- _Available data_:
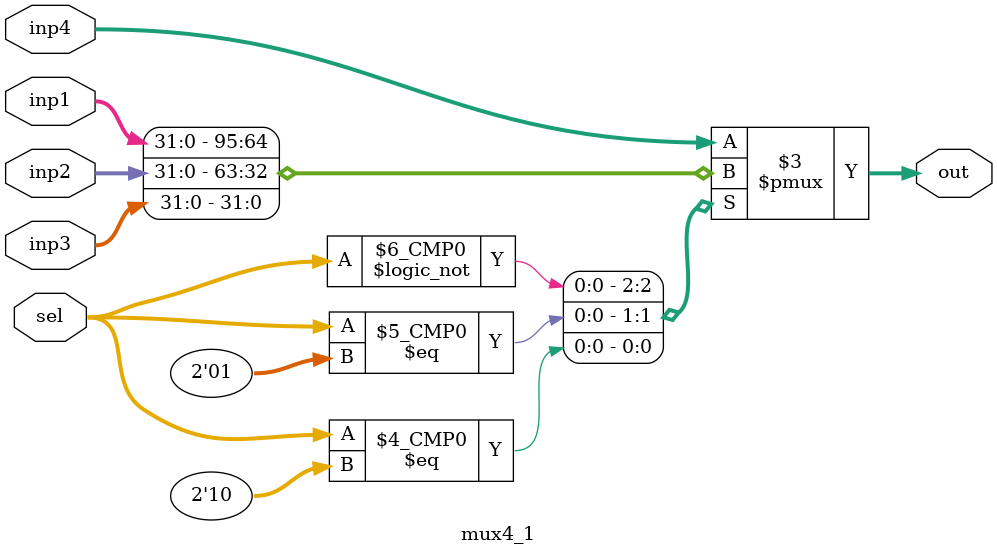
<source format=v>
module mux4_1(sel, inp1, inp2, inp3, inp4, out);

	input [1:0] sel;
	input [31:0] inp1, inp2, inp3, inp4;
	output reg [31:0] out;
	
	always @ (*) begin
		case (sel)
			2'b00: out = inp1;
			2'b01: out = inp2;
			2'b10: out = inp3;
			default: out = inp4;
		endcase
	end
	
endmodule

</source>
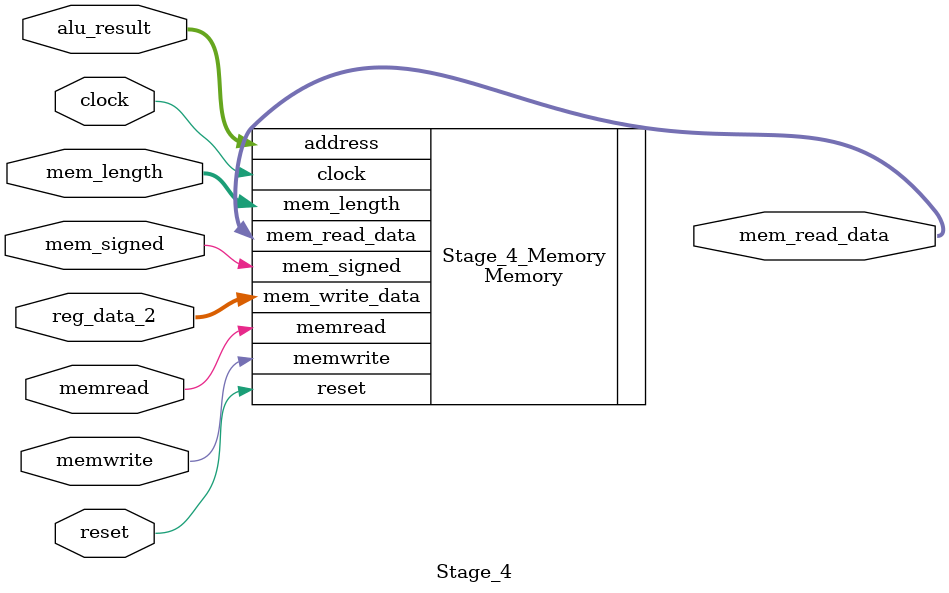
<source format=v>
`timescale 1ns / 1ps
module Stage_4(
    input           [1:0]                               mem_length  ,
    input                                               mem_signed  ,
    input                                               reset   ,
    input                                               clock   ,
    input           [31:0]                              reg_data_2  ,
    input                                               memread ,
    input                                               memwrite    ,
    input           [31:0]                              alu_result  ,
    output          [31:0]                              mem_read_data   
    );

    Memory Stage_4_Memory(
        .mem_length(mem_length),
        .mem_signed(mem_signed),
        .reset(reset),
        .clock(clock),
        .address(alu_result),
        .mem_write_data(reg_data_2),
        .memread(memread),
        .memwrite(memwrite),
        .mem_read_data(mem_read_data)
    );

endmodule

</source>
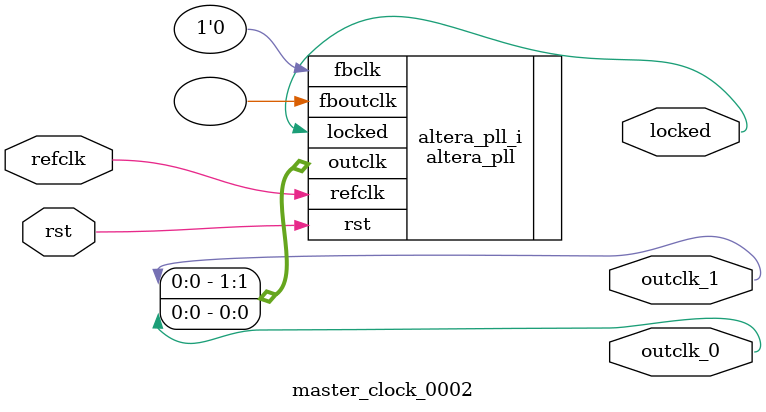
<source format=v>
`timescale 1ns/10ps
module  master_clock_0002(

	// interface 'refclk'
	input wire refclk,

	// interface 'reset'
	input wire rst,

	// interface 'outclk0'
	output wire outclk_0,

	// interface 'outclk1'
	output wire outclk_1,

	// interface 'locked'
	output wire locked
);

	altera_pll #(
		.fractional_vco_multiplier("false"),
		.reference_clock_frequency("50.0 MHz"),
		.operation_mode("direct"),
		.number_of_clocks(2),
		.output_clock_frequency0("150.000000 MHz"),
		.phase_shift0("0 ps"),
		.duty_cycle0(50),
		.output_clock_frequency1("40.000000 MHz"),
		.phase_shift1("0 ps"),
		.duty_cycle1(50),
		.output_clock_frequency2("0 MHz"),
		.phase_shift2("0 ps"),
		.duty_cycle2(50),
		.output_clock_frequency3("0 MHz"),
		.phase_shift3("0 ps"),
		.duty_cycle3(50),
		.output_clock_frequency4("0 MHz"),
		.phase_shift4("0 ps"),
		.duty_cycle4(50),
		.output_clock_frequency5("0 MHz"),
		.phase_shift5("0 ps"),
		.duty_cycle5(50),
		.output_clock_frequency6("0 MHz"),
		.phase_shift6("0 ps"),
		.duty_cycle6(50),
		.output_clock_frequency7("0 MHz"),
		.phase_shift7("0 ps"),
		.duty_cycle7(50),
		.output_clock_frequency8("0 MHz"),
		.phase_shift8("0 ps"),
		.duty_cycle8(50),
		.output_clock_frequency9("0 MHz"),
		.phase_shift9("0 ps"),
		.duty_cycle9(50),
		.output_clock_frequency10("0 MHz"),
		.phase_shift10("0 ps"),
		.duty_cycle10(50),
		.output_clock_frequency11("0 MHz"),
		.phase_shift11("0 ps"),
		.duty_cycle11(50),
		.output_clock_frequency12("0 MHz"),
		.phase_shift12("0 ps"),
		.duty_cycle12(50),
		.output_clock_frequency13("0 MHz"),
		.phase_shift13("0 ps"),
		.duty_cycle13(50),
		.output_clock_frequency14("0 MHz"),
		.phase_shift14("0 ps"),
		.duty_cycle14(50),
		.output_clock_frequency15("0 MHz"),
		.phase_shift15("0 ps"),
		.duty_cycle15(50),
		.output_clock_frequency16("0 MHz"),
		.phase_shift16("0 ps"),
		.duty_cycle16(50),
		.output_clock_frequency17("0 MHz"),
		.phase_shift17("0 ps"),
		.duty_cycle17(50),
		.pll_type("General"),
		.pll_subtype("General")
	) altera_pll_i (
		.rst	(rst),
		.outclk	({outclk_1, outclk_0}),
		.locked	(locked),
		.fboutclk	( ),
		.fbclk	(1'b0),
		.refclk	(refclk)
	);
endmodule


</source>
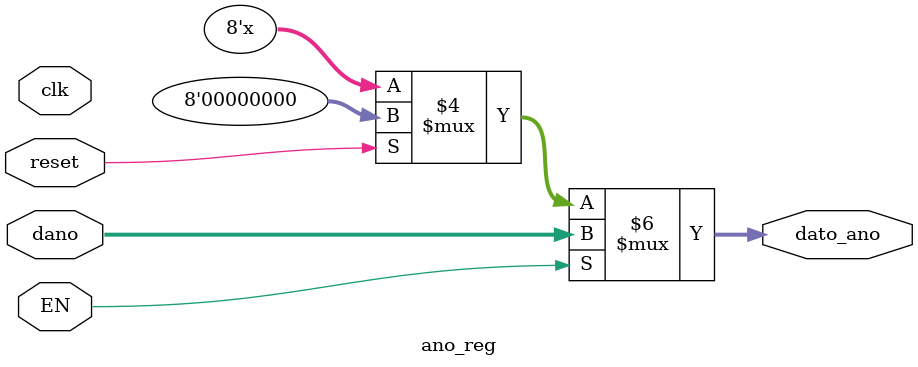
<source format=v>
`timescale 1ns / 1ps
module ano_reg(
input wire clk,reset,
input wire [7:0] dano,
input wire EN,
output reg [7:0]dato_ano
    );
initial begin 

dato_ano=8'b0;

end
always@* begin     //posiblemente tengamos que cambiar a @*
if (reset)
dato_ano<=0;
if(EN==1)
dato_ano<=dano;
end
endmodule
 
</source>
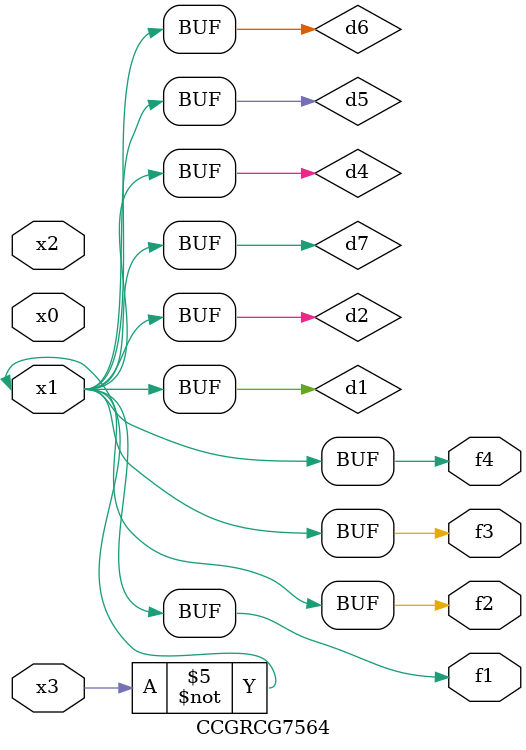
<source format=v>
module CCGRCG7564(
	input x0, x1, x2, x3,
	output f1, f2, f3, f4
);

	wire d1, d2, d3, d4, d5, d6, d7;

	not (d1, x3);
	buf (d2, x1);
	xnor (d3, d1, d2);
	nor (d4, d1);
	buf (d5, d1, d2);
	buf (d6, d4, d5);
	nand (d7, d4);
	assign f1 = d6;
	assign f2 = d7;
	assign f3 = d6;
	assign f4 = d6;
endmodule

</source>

- _Aim of the exercise_: Copy out, from the records above, every line that holds the string "refclk".

- _Exercise result_:
	// interface 'refclk'
	input wire refclk,
		.refclk	(refclk)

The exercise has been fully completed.